# Flank Steak Jerky



## BGKYSmoker (Mar 4, 2019)

Flank steak jerky.
And an easy marinade.
This recipe is for 2 pounds of flank, eye or top round. Im making 3 lbs so i added more. ALWAYS USE CURE #1
1/2 Cup soy sauce
2T worcestershire
2 t course ground black pepper
1 t liquid smoke (no it wont kill you)
1 t onion powder
1 t season salt
1/2 t garlic powder
Proper amount of cure #1
Mix the dry with the liquid and pour into strips for 4 hours then into dehydrator until done. You want the jerky to bend, not snap.


----------



## johngolf01 (Mar 4, 2019)

I use a very similar recipe.  Dont add the cure though, as it doesn't last long.  I like throwing a few TBSP of cayenne in the mix for some zing as well...

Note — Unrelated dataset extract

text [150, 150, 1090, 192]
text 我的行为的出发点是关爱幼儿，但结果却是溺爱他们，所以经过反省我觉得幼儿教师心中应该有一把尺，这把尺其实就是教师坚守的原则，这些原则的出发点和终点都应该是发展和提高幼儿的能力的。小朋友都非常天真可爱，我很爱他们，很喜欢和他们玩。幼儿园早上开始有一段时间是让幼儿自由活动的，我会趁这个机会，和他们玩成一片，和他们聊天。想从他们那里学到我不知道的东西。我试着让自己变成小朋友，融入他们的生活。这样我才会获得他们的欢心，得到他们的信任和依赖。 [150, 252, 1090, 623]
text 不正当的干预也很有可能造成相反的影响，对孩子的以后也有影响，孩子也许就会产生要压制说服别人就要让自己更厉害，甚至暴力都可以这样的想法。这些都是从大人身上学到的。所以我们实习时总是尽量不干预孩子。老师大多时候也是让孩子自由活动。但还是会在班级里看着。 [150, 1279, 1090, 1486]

Also could dust on top prior to drying.

May just have to make a batch!


----------



## hoity toit (Mar 4, 2019)

always thought the flank stk would be tough Nepas. I suppose I''l have to make a run with a batch. Cool thanks for sharing..

HT


----------



## BGKYSmoker (Mar 5, 2019)

All done and ready for a few days up in Orlando.


----------



## HalfSmoked (Mar 5, 2019)

Nice looking job as usual from the Nepas.

Any left I'm headed to Sarasota Friday.

Warren


----------



## HalfSmoked (Mar 5, 2019)

Flatbroke Thanks for the like.

Warren


----------



## crazymoon (Mar 6, 2019)

N, Nice batch of jerky!


----------



## gary s (Mar 7, 2019)

Nice Looks Great

Gary


----------